» Kutipan Teks
========================================================================
Majalahaula.id – Salah satu tokoh sentral yang hingga kini idenya selalu relevan dengan zaman adalah KH Abdurrahman Wahid. Apalagi di negara yang menjamin keragaman dan pada saat yang sama dibukanya demokratisasi, maka pemikiran Gus Dur demikian ditunggu umat.
Karena itu Pengurus Besar Nahdlatul Ulama (PBNU) meluncurkan program Halaqah Fiqih Peradaban sebagai bagian dari rangkaian Hari Lahir (Harlah) 1 Abad NU. Program akan dilaksanakan di 250 titik se-Indonesia selama lima bulan. Puncaknya akan digelar Muktamar Fiqih Peradaban pada Januari 2023 mendatang.
Ketua Lembaga Kajian dan Pengembangan Sumberdaya Manusia (Lakpesdam) PBNU KH Ulil Abshar Abdalla menyebut bahwa program Halaqah Fiqih Peradaban merupakan salah satu cara Ketua Umum PBNU KH Yahya Cholil Staquf (Gus Yahya) menghidupkan KH Abdurrahman Wahid (Gus Dur). Inilah yang menjadi visi Gus Yahya dalam memimpin NU hingga 2027 mendatang.
========================================================================
» Data Ditampilkan

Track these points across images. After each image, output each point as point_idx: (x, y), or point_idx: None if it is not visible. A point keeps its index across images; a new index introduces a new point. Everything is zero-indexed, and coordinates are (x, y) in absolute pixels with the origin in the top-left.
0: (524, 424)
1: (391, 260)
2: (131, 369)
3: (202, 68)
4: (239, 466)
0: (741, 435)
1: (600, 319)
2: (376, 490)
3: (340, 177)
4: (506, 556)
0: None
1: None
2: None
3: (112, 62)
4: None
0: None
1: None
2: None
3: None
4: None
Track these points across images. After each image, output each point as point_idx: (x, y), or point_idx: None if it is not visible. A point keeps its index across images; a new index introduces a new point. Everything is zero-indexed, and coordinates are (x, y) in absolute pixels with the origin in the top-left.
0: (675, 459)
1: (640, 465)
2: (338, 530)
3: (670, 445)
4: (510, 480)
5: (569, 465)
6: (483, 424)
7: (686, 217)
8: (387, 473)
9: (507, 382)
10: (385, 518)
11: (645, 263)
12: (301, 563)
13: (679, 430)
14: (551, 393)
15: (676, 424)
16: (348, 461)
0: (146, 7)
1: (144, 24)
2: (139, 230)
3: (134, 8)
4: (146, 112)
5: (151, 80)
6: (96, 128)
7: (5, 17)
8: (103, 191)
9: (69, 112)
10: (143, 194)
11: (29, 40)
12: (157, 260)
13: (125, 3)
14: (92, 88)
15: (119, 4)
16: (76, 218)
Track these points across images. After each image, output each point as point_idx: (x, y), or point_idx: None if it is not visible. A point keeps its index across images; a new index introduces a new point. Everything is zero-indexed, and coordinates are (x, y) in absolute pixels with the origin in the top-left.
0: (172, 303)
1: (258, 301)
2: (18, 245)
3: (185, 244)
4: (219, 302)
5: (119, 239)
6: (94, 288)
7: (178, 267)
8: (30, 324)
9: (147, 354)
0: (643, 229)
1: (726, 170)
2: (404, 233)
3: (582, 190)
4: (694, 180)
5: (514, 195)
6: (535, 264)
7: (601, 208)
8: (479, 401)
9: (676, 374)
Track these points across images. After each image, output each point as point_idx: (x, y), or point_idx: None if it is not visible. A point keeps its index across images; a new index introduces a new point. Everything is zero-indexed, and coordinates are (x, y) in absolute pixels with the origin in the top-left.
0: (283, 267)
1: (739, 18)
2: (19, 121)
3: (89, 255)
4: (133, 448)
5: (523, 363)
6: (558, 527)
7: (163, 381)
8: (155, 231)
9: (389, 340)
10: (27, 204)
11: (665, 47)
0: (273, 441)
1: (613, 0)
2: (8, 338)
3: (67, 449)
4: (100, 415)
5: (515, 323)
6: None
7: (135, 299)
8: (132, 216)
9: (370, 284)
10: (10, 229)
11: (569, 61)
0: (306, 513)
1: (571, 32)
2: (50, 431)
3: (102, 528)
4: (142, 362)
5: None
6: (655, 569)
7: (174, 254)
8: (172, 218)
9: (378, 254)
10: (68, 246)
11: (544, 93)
========================================================================
» Soal 1
Menurut teks tentang Halaqah Fiqih Peradaban, kapan Muktamar Fiqih Peradaban akan digelar?
» Soal 2
Lanjutkan teks tentang Halaqah Fiqih Peradaban setelah kalimat terakhirnya.

» Jawaban 1
Pada Januari 2023.

» Jawaban 2
Secara substansi pemikiran, Gus Dur ingin agar ajaran Ahlussunnah wal Jamaah (Aswaja), ajaran pesantren, dan kitab kuning yang dipelajari bisa memberikan jawaban dan respons terhadap keadaan-keadaan yang sedang dihadapi masyarakat.
Untuk itu, Gus Dur kemudian menggagas sebuah pertemuan yang dinamai Halaqah Rekontekstualisasi Kitab Kuning. Pertemuan ini diluncurkan pada Muktamar Ke-28 di Krapyak, Yogyakarta.
Beberapa pertemuan yang diselenggarakan ini digawangi KH Masdar Farid Mas’udi, seorang pemikir muda NU yang cemerlang pada zamannya. Kiai Masdar diserahi Gus Dur untuk mengawal dan menyelenggarakan halaqah kitab kuning itu.
“Sekarang Gus Yahya menjadi ketua umum dengan cita-cita menghidupkan kembali Gus Dur, dan juga mau mengadakan halaqah lagi, namanya Halaqah Fiqih Peradaban. Tujuannya sama, agar fiqih kita kontekstual bisa menjawab masalah-masalah peradaban baru yang kita hadapi sekarang ini. Saya diminta Gus Yahya menjadi ketua panitia halaqah ini,” ungkap Gus Ulil dalam galawicara di TVNU, Jumat (19/08/2022).
Kedua halaqah, baik yang dilakukan pada zaman Gus Dur maupun di era Gus Yahya saat ini memiliki semangat yang sama, yakni melakukan rekontekstualisasi fiqih. Bedanya, Gus Dur melakukan itu dalam konteks Indonesia, sedangkan Gus Yahya pada tingkat dunia. (Ful)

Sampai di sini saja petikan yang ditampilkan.